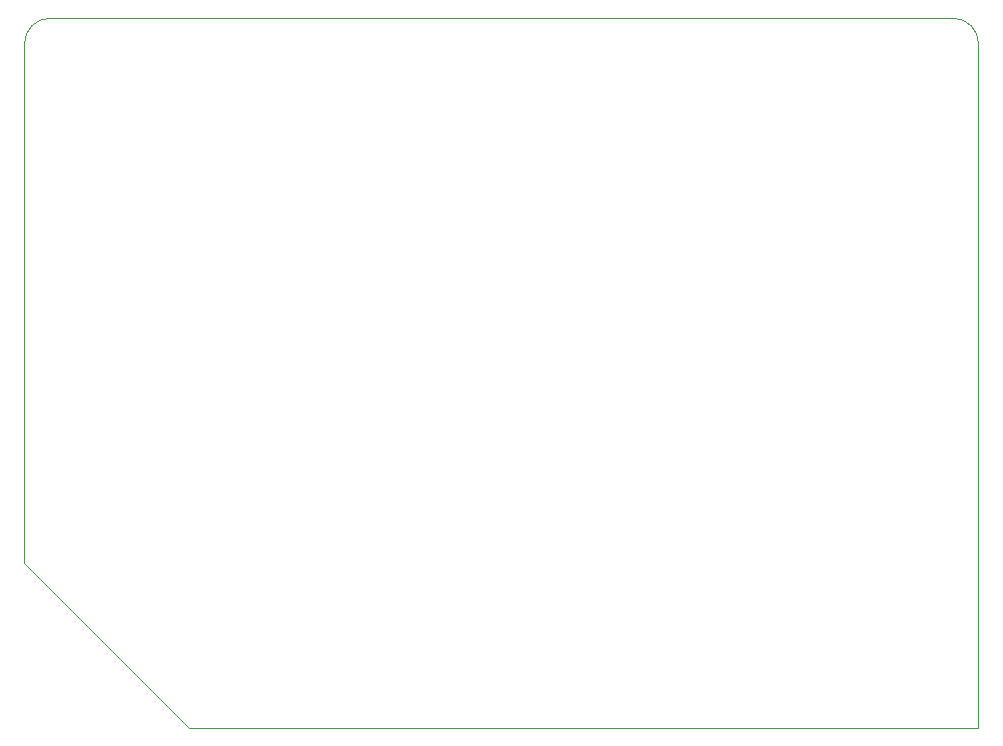
<source format=gbr>
%TF.GenerationSoftware,KiCad,Pcbnew,(5.1.10-1-10_14)*%
%TF.CreationDate,2021-08-31T23:49:44+02:00*%
%TF.ProjectId,serial_board,73657269-616c-45f6-926f-6172642e6b69,rev?*%
%TF.SameCoordinates,Original*%
%TF.FileFunction,Profile,NP*%
%FSLAX46Y46*%
G04 Gerber Fmt 4.6, Leading zero omitted, Abs format (unit mm)*
G04 Created by KiCad (PCBNEW (5.1.10-1-10_14)) date 2021-08-31 23:49:44*
%MOMM*%
%LPD*%
G01*
G04 APERTURE LIST*
%TA.AperFunction,Profile*%
%ADD10C,0.050000*%
%TD*%
%TA.AperFunction,Profile*%
%ADD11C,0.100000*%
%TD*%
G04 APERTURE END LIST*
D10*
X0Y57912000D02*
G75*
G02*
X2159000Y60071000I2159000J0D01*
G01*
X78613000Y60071000D02*
G75*
G02*
X80772000Y57912000I0J-2159000D01*
G01*
X13970000Y0D02*
X0Y13970000D01*
D11*
X2159000Y60071000D02*
X78613000Y60071000D01*
X0Y13970000D02*
X0Y57912000D01*
X80772000Y0D02*
X13970000Y0D01*
X80772000Y57912000D02*
X80772000Y0D01*
M02*

</source>
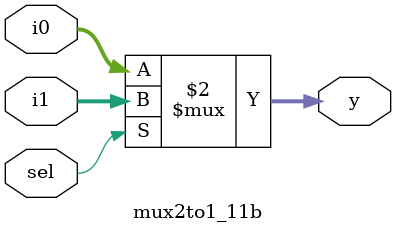
<source format=v>
module mux2to1_11b (i0,
                    i1,
                    sel,
                    y);
    input [10:0] i0, i1;
    input sel;
    output [10:0] y;
    
    assign y = (sel == 1'b1) ? i1 : i0;
    
endmodule
</source>
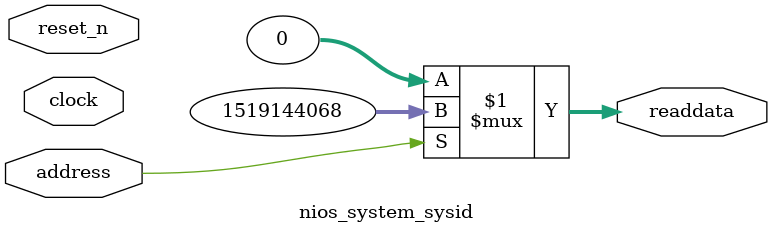
<source format=v>

`timescale 1ns / 1ps
// synthesis translate_on

// turn off superfluous verilog processor warnings 
// altera message_level Level1 
// altera message_off 10034 10035 10036 10037 10230 10240 10030 

module nios_system_sysid (
               // inputs:
                address,
                clock,
                reset_n,

               // outputs:
                readdata
             )
;

  output  [ 31: 0] readdata;
  input            address;
  input            clock;
  input            reset_n;

  wire    [ 31: 0] readdata;
  //control_slave, which is an e_avalon_slave
  assign readdata = address ? 1519144068 : 0;

endmodule




</source>
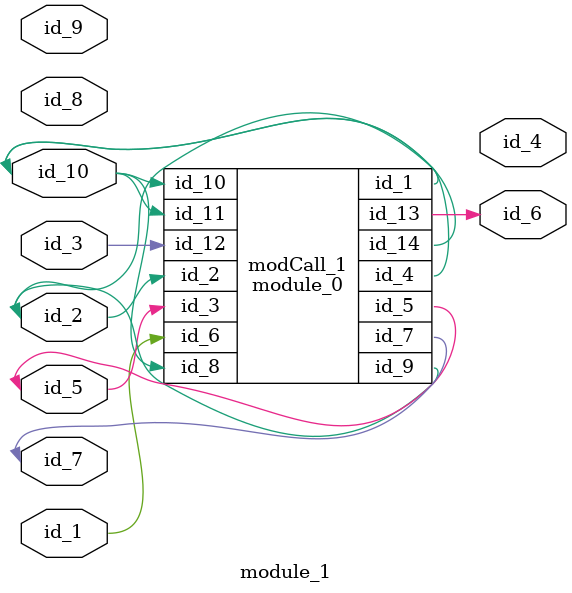
<source format=v>
module module_0 (
    id_1,
    id_2,
    id_3,
    id_4,
    id_5,
    id_6,
    id_7,
    id_8,
    id_9,
    id_10,
    id_11,
    id_12,
    id_13,
    id_14
);
  inout wire id_14;
  output wire id_13;
  input wire id_12;
  input wire id_11;
  input wire id_10;
  output wire id_9;
  input wire id_8;
  inout wire id_7;
  input wire id_6;
  inout wire id_5;
  output wire id_4;
  input wire id_3;
  input wire id_2;
  output wire id_1;
endmodule
module module_1 (
    id_1,
    id_2,
    id_3,
    id_4,
    id_5,
    id_6,
    id_7,
    id_8,
    id_9,
    id_10
);
  inout wire id_10;
  input wire id_9;
  inout wire id_8;
  inout wire id_7;
  output wire id_6;
  inout wire id_5;
  output wire id_4;
  input wire id_3;
  inout wire id_2;
  input wire id_1;
  `define pp_11 0
  module_0 modCall_1 (
      id_2,
      id_2,
      id_5,
      id_10,
      id_5,
      id_1,
      id_7,
      id_10,
      id_2,
      id_10,
      id_10,
      id_3,
      id_6,
      id_10
  );
endmodule

</source>
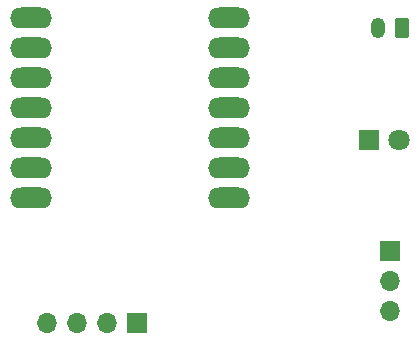
<source format=gbr>
%TF.GenerationSoftware,KiCad,Pcbnew,8.0.7*%
%TF.CreationDate,2025-02-28T09:56:09-08:00*%
%TF.ProjectId,514finalsensor,35313466-696e-4616-9c73-656e736f722e,rev?*%
%TF.SameCoordinates,Original*%
%TF.FileFunction,Copper,L2,Bot*%
%TF.FilePolarity,Positive*%
%FSLAX46Y46*%
G04 Gerber Fmt 4.6, Leading zero omitted, Abs format (unit mm)*
G04 Created by KiCad (PCBNEW 8.0.7) date 2025-02-28 09:56:09*
%MOMM*%
%LPD*%
G01*
G04 APERTURE LIST*
G04 Aperture macros list*
%AMRoundRect*
0 Rectangle with rounded corners*
0 $1 Rounding radius*
0 $2 $3 $4 $5 $6 $7 $8 $9 X,Y pos of 4 corners*
0 Add a 4 corners polygon primitive as box body*
4,1,4,$2,$3,$4,$5,$6,$7,$8,$9,$2,$3,0*
0 Add four circle primitives for the rounded corners*
1,1,$1+$1,$2,$3*
1,1,$1+$1,$4,$5*
1,1,$1+$1,$6,$7*
1,1,$1+$1,$8,$9*
0 Add four rect primitives between the rounded corners*
20,1,$1+$1,$2,$3,$4,$5,0*
20,1,$1+$1,$4,$5,$6,$7,0*
20,1,$1+$1,$6,$7,$8,$9,0*
20,1,$1+$1,$8,$9,$2,$3,0*%
G04 Aperture macros list end*
%TA.AperFunction,ComponentPad*%
%ADD10R,1.800000X1.800000*%
%TD*%
%TA.AperFunction,ComponentPad*%
%ADD11C,1.800000*%
%TD*%
%TA.AperFunction,ComponentPad*%
%ADD12R,1.700000X1.700000*%
%TD*%
%TA.AperFunction,ComponentPad*%
%ADD13O,1.700000X1.700000*%
%TD*%
%TA.AperFunction,ComponentPad*%
%ADD14RoundRect,0.250000X0.350000X0.625000X-0.350000X0.625000X-0.350000X-0.625000X0.350000X-0.625000X0*%
%TD*%
%TA.AperFunction,ComponentPad*%
%ADD15O,1.200000X1.750000*%
%TD*%
%TA.AperFunction,ComponentPad*%
%ADD16O,3.556000X1.778000*%
%TD*%
G04 APERTURE END LIST*
D10*
%TO.P,D1,1,K*%
%TO.N,sense_gnd*%
X209230000Y-68500000D03*
D11*
%TO.P,D1,2,A*%
%TO.N,Net-(D1-A)*%
X211770000Y-68500000D03*
%TD*%
D12*
%TO.P,U2,1,GND*%
%TO.N,sense_gnd*%
X189580000Y-84000000D03*
D13*
%TO.P,U2,2,VDD*%
%TO.N,Net-(U1-3V3)*%
X187040000Y-84000000D03*
%TO.P,U2,3,SCL*%
%TO.N,Net-(U1-PA4_A1_D1)*%
X184500000Y-84000000D03*
%TO.P,U2,4,SDA*%
%TO.N,Net-(U1-PA10_A2_D2)*%
X181960000Y-84000000D03*
%TD*%
D14*
%TO.P,J1,1,Pin_1*%
%TO.N,+3.7V*%
X212000000Y-59000000D03*
D15*
%TO.P,J1,2,Pin_2*%
%TO.N,sense_gnd*%
X210000000Y-59000000D03*
%TD*%
D12*
%TO.P,SW1,1,A*%
%TO.N,Net-(SW1-A)*%
X211000000Y-77910000D03*
D13*
%TO.P,SW1,2,B*%
%TO.N,+3.7V*%
X211000000Y-80450000D03*
%TO.P,SW1,3,C*%
%TO.N,unconnected-(SW1-C-Pad3)*%
X211000000Y-82990000D03*
%TD*%
D16*
%TO.P,U1,1,PA02_A0_D0*%
%TO.N,unconnected-(U1-PA02_A0_D0-Pad1)*%
X180618000Y-58230500D03*
%TO.P,U1,2,PA4_A1_D1*%
%TO.N,Net-(U1-PA4_A1_D1)*%
X180618000Y-60770500D03*
%TO.P,U1,3,PA10_A2_D2*%
%TO.N,Net-(U1-PA10_A2_D2)*%
X180618000Y-63310500D03*
%TO.P,U1,4,PA11_A3_D3*%
%TO.N,unconnected-(U1-PA11_A3_D3-Pad4)*%
X180618000Y-65850500D03*
%TO.P,U1,5,PA8_A4_D4_SDA*%
%TO.N,unconnected-(U1-PA8_A4_D4_SDA-Pad5)*%
X180618000Y-68390500D03*
%TO.P,U1,6,PA9_A5_D5_SCL*%
%TO.N,unconnected-(U1-PA9_A5_D5_SCL-Pad6)*%
X180618000Y-70930500D03*
%TO.P,U1,7,PB08_A6_D6_TX*%
%TO.N,unconnected-(U1-PB08_A6_D6_TX-Pad7)*%
X180618000Y-73470500D03*
%TO.P,U1,8,PB09_A7_D7_RX*%
%TO.N,unconnected-(U1-PB09_A7_D7_RX-Pad8)*%
X197382000Y-58230500D03*
%TO.P,U1,9,PA7_A8_D8_SCK*%
%TO.N,unconnected-(U1-PA7_A8_D8_SCK-Pad9)*%
X197382000Y-60770500D03*
%TO.P,U1,10,PA5_A9_D9_MISO*%
%TO.N,unconnected-(U1-PA5_A9_D9_MISO-Pad10)*%
X197382000Y-63310500D03*
%TO.P,U1,11,PA6_A10_D10_MOSI*%
%TO.N,unconnected-(U1-PA6_A10_D10_MOSI-Pad11)*%
X197382000Y-65850500D03*
%TO.P,U1,12,3V3*%
%TO.N,Net-(U1-3V3)*%
X197382000Y-68390500D03*
%TO.P,U1,13,GND*%
%TO.N,sense_gnd*%
X197382000Y-70930500D03*
%TO.P,U1,14,5V*%
%TO.N,Net-(SW1-A)*%
X197382000Y-73470500D03*
%TD*%
M02*

</source>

→ **Exercise prompt**
In the data above, how many lines hold the string "altera"? Give the number by itself.

→ **Answer to this exercise**
2